Home healthcare agencies may be losing sleep over a recent decision regarding pay for employees working overnight shifts. In Tokhtaman v. Human Care, LLC, the New York State Supreme Court, Appellate Division, First Department (Manhattan and the Bronx), held that a home healthcare employee who was not a residential employee, that is, one "who lives on the premises of the employer," must be paid for all hours present at a client's home, including time spent sleeping or on meal periods.

The ruling departs from how New York home healthcare employees had been paid in recent years.

New York Department of Labor regulations provide that minimum wage must be paid for each hour an employee is "required to be available for work at a place prescribed by the employer" except that a "residential employee — one who lives on the premises of the employer" need not be paid "during his or her normal sleeping hours solely because he is required to be on call" or "at any other time when he or she is free to leave the place of employment."

Though the regulation is silent as to non-residential home healthcare employees working shifts of 24-hours or longer, courts and employers alike previously relied on a 2010 Opinion Letter that offered some relief from this onerous requirement. In particular, the 2010 Opinion Letter instructed that "live-in employees"—whether residential employees or not—could be paid only for 13 hours for a 24-hour shift if the employee was afforded 3 hours for meals, afforded at least 8 hours for sleep, and actually received 5 hours of uninterrupted sleep. In reliance on the 2010 guidance, and parallel federal regulations, employers of home healthcare employees have been paying employees for 13 hours out of a 24-hour shift, rather than for all 24 hours, provided the required meal and sleep periods have been given.
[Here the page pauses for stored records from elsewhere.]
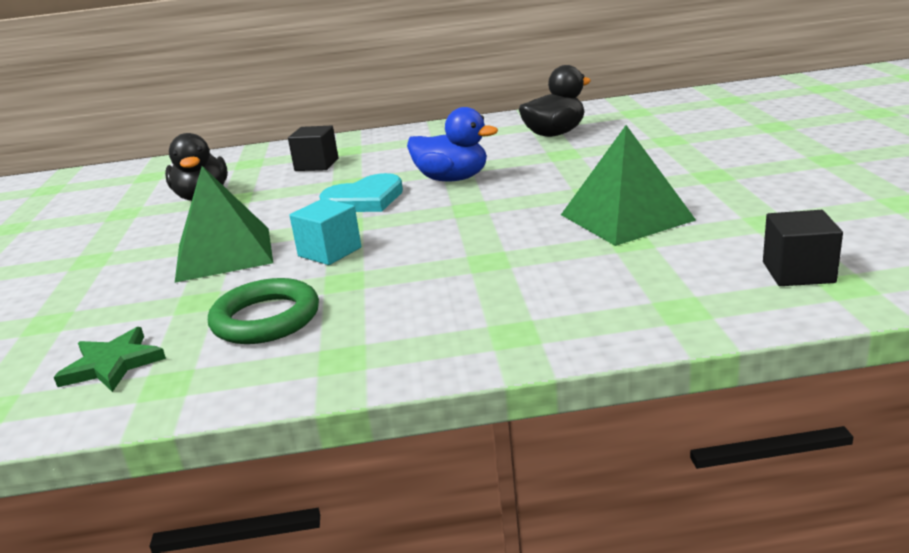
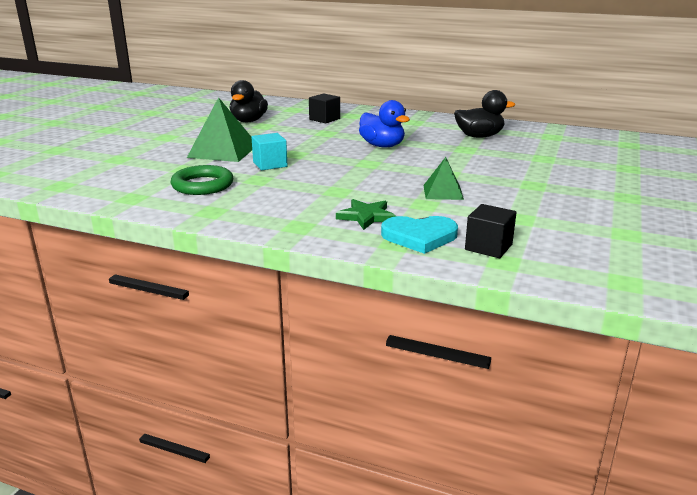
camera: 25 degrees right, 0 degrees up
green star [54,327,166,392] -> green star moved to [336,199,396,230]
turquoise heart [319,173,403,212] -> turquoise heart moved to [381,216,458,254]
green pyramid [561,125,696,246] -> green pyramid [423,157,464,200], size x0.58

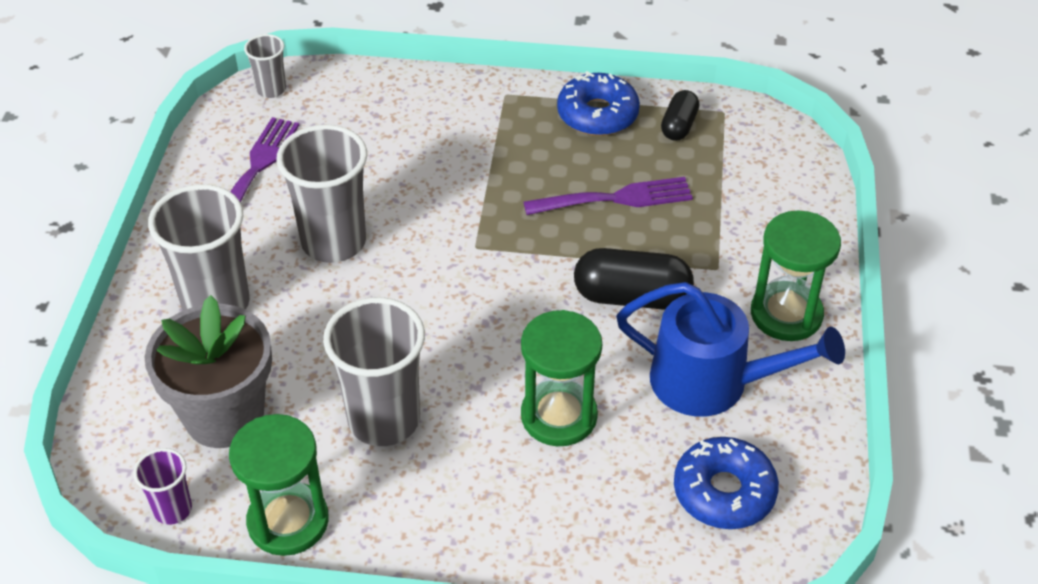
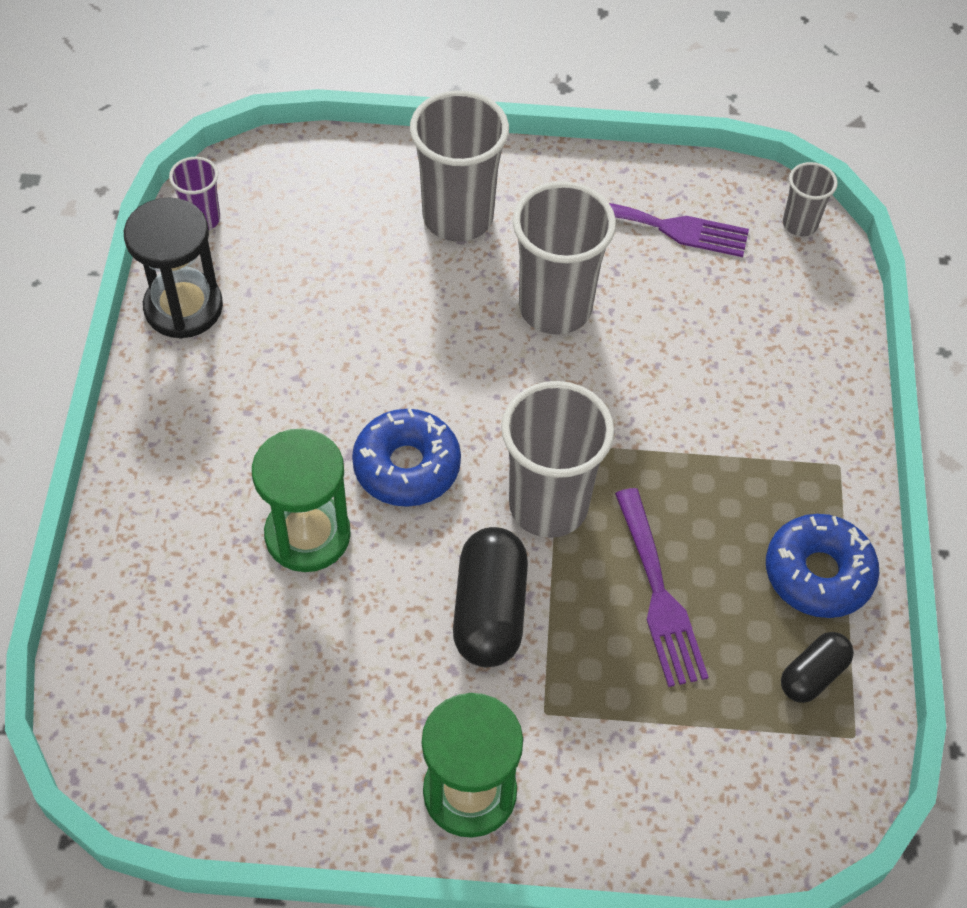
camera: 85 degrees right, 10 degrees up
grey flower pot [145,295,272,448] -> none
green hourglass [229,414,329,556] -> black hourglass [124,197,223,338]
grey cup [323,297,425,446] -> grey cup moved to [501,381,614,538]
blue watering can [616,282,845,417] -> none
black capsule [661,90,699,141] -> black capsule turned 60 degrees counterclockwise [781,632,854,703]
blue donut [674,437,779,529] -> blue donut moved to [352,408,461,507]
But Tokhtaman said that the 2010 Opinion Letter conflicts with the regulations. Because the letter "fails to distinguish between 'residential' and 'nonresidential' employees," the court declined to follow its guidance. Rather, the court applied a strict reading of the regulations and rejected Human Care's argument that appropriate meal and sleep periods need not be compensated.

Another case to watch on this issue is Andryeyeva v. New York Home Attendant Agency. The trial court in that case certified a class of overnight, non-residential home healthcare workers, rejecting the proposition that as a matter of law, sleep and meal hours may be excluded from the hourly wages of a home attendant who does not reside in the home of his or her client. The decision is currently being appealed. Depending on the outcome of Andryeyeva, this issue may be taken up to the New York Court of Appeals, New York State's highest court, in the near future for a definitive decision.